One of the most difficult things I’ve found as a writer is that no matter what my intentions are, my friends will often interpret certain characters as being based on them. It’s probably something to do with the sheer volume of experiences we’ve shared, combined with the natural human tendency to put ourselves at the centre of everything.
I can’t deny they’re probably right in some small way; it’s impossible for us to completely divorce our experiences from what we write, so I’m sure details of their lives and personalities leech into my work occasionally, however subconscious it may be.
When I have deliberately based a character on a close friend, no matter how clever I think I’m being in disguising them, they normally see it instantly. It’s never been a problem so far, they’re my friends so I like them and tend to portray them favourably. If I made one of them look like an utter bastard they might have an issue with it. Although, having said that, people are generally quite oblivious to their own flaws and so it’s possible they won’t identify negative aspects of a character as being based on themselves.

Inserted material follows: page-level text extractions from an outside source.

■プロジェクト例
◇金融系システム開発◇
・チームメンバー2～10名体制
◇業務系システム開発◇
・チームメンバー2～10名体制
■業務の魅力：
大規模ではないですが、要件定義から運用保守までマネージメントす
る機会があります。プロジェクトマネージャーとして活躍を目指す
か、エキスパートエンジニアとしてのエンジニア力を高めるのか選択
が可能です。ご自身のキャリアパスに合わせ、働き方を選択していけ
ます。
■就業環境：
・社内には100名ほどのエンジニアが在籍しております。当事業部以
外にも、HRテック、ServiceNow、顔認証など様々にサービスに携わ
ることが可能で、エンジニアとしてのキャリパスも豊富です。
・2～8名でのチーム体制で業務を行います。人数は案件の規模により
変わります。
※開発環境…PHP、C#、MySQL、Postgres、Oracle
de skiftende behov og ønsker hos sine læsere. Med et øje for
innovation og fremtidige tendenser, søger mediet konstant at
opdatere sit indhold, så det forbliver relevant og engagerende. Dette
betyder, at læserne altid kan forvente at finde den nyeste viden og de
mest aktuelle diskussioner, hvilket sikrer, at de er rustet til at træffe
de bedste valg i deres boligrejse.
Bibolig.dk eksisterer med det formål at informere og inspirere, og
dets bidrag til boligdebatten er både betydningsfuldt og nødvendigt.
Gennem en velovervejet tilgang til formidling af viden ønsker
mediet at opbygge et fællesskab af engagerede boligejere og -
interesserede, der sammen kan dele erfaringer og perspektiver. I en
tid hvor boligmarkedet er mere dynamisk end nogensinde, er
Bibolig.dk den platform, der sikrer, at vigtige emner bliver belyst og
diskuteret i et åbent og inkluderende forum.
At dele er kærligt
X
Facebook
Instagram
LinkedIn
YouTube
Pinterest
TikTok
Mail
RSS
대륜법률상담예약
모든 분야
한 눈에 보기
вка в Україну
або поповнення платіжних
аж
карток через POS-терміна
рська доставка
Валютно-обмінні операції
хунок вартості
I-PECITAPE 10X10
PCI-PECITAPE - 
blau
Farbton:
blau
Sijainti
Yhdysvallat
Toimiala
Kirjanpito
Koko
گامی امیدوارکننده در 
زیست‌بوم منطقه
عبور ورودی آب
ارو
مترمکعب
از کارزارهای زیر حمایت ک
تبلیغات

If you’re dealing with the facts of someone’s life it becomes more difficult. Obviously if Raphael’s reading this he’ll immediately recognise the above story and presumably feel some kind of embarrassment at it being immortalised on the web for anyone to read.
In this case, I’m fine with that because he subjected me to the outrageously tedious conversation of Meh and consequently thoroughly deserves to be publicly shamed.
Don’t worry Gary, no one else will know it’s you.
In the end, I guess it all comes down to how strong your friendship is. If in doubt, play it safe and write about acquaintances, colleagues, old teachers and friends of friends instead. People you meet but don’t have a lasting connection with are ideal fodder because the likelihood of them seeing your play is minimal, and even if they do, they don’t know you well enough to ask “Is that supposed to be me?”
Of course, there can also be legal implications to writing about someone. The safest course of action here is to change names and give yourself some plausible deniability. It’s often possible to change a few details and render a character completely unrecognisable; change your blonde, blue-eyed accountant friend Kevin into a brunette, brown-eyed risk analyst named Chantelle.
If you absolutely have to write someone’s true story always try to steer clear of defamatory statements, unless you can prove that what you’re saying is the truth. What constitutes proof in this situation is a whole new issue which I don’t have the legal knowledge to go into, so I’ll just say do your research before you write anything questionable about a real person.
Your question concerned writing about your friends, but I think it’s worth mentioning that the previous paragraph is doubly true if you’re writing about a celebrity or public figure. The rich and famous have a lot more disposable cash to blow on lawyers than any of my friends do, even after allowing for fancy designer clothes, supercars and cocaine habits. I’d be a lot more wary about insulting them on stage or in print. And even if you think you’re okay with the possibility of being sued, most theatres won’t be, so you likely won’t find a home for your work.
Most people will take it as a compliment if you write about them, as long as the character isn’t a hideous and detestable piece of shit. I based the villain in one play on a really close mate and he found it absolutely hilarious. If you are going to write about a friend, be fair about it and make sure it comes from a place of love, or make sure it’s a friend with a sturdy sense of humour.